= Delos H. Smith =

American architect and architectural historian

Delos Hamilton Smith Jr. (May 10, 1884 – July 21, 1963) was an American architect and architectural historian.

==Education and career==
Born in Willcox, Arizona, to Delos H. Smith Sr. and Martha McCurdy Smith, Smith attended public school in Washington, D.C., and received a B.S. in architecture from the George Washington University in 1906, apprenticing with the Office of Supervising Architect in the United States Department of the Treasury the same year.

He then worked as an apprentice for several architecture firms in short order, including Hornblower and Marshall from 1907 to 1909, Hill and Kendall from 1910 to 1911, and J.H. DeSibour from 1911 to 1912. He was a junior partner in the firm of Kendall & Smith from 1912 to 1916, also teaching architecture at the George Washington University during this time, where he also received an M.S. in architecture in 1916. He then established his own architecture firm, maintaining sole ownership until 1924, when he formed the partnership of Smith & Edwards.

Notable buildings designed by Smith include St.
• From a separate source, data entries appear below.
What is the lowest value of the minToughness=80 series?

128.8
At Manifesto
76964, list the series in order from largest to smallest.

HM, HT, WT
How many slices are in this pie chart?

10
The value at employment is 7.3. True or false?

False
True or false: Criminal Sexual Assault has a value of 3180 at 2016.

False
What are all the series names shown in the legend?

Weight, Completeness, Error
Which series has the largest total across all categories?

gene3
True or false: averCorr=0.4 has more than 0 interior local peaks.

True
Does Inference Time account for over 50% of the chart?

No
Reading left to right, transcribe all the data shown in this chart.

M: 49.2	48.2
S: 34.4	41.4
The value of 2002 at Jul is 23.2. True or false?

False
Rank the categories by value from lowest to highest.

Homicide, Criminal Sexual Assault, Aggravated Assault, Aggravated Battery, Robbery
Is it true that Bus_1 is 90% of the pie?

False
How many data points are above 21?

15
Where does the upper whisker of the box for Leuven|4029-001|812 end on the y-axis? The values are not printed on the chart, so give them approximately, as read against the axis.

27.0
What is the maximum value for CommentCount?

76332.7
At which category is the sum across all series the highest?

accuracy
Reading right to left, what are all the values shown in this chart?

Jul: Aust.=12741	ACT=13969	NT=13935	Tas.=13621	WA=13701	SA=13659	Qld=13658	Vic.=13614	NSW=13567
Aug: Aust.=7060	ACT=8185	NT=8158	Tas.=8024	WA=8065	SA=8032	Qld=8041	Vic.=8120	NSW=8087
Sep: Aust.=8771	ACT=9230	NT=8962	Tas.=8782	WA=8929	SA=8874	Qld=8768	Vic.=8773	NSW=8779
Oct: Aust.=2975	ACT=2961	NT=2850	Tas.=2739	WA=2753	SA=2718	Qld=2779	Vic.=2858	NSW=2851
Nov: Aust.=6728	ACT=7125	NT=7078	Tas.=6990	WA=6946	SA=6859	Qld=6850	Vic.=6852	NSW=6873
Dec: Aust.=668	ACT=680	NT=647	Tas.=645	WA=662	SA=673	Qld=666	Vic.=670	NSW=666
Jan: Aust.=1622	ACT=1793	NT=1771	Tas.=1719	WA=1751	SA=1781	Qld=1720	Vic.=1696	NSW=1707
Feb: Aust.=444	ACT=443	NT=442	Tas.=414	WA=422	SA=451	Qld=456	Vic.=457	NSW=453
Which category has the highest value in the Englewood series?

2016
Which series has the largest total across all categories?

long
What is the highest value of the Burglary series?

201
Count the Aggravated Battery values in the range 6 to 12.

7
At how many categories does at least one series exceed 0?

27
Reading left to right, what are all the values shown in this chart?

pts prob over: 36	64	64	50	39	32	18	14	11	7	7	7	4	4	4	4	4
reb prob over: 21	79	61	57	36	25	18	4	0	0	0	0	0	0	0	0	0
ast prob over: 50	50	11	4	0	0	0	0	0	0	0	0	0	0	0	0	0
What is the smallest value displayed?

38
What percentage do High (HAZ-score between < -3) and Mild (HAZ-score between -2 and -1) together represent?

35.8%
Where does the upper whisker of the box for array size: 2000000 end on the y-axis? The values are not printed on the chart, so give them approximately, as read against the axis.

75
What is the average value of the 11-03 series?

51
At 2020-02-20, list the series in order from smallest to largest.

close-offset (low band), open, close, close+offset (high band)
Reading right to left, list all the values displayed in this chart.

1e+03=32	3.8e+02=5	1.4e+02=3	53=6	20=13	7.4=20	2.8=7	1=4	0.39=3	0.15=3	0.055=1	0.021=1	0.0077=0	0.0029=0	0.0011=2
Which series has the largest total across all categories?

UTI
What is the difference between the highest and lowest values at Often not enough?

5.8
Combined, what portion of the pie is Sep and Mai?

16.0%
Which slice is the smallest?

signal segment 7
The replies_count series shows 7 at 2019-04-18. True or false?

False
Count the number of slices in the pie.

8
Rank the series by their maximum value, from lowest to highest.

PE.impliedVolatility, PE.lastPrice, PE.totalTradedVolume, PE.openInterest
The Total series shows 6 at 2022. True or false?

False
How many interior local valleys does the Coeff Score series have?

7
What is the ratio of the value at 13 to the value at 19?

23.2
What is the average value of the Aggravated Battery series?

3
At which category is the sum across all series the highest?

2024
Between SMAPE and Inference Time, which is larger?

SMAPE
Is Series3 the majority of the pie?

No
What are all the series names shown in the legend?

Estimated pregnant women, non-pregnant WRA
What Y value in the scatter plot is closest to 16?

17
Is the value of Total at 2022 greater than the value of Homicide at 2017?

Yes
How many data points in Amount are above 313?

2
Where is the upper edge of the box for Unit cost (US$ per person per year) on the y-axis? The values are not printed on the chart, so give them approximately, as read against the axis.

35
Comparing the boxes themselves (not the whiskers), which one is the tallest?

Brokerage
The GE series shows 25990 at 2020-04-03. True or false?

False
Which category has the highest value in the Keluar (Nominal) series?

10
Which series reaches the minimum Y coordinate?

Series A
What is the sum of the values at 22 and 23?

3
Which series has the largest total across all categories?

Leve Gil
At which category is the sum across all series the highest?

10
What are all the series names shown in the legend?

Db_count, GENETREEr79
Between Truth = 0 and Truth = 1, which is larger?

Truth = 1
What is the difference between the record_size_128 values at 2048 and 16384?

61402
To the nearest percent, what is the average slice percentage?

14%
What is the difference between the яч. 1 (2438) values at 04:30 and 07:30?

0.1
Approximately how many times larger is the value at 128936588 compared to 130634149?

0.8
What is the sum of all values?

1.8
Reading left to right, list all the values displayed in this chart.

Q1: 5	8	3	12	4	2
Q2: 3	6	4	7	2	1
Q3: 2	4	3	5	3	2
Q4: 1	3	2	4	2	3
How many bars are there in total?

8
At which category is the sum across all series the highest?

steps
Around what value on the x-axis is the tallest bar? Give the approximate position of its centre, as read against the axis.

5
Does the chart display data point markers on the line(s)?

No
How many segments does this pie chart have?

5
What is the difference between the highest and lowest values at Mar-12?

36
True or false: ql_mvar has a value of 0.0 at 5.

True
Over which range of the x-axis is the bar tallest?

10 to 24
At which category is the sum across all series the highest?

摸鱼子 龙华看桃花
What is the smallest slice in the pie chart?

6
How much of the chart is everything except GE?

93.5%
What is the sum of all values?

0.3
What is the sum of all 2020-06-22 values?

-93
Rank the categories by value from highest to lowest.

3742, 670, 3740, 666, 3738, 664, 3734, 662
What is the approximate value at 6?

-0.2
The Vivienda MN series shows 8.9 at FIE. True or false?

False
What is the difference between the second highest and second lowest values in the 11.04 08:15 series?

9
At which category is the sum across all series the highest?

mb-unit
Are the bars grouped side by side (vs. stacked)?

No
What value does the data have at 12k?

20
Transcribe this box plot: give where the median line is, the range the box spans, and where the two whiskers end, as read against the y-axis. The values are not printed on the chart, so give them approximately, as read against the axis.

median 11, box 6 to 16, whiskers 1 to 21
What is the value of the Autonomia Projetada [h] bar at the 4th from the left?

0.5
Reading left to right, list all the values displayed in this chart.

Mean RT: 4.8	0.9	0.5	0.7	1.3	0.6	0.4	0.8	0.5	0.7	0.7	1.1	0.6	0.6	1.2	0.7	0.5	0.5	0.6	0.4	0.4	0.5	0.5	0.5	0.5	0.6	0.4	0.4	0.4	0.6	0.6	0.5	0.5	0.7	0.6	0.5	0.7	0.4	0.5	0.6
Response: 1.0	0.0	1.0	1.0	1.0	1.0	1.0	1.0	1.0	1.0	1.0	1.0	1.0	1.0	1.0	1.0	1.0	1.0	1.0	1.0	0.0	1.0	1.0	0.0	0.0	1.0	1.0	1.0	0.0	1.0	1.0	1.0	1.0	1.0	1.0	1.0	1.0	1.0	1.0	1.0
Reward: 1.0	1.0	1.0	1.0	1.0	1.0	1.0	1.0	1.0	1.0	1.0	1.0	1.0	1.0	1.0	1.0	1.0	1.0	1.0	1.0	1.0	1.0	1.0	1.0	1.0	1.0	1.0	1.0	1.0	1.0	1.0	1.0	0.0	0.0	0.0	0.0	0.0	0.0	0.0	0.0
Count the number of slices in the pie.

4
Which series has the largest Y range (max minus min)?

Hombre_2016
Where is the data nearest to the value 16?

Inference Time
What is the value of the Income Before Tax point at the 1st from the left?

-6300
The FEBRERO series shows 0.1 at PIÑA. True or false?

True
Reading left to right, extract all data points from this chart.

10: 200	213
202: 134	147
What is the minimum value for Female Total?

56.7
Paul's Episcopal Church, Rock Creek Parish (for renovation following a 1921 fire that gutted the church), the Montgomery County Courthouse in Rockville, Maryland, and the New York Avenue Presbyterian Church. During World War II, Smith was given charge of the Design Division at the Norfolk, Virginia, Navy Yard as a Commander in the United States Navy Reserve, where he "oversaw drafting production for a variety of industrial and military projects".

Smith was inducted as a fellow of the American Institute of Architects on March 12, 1952.

==Personal life and death==
In 1928, Smith married Iris Bland, with whom he had one daughter, Marisa Smith.

He died in Alexandria, Virginia, at the age of 79.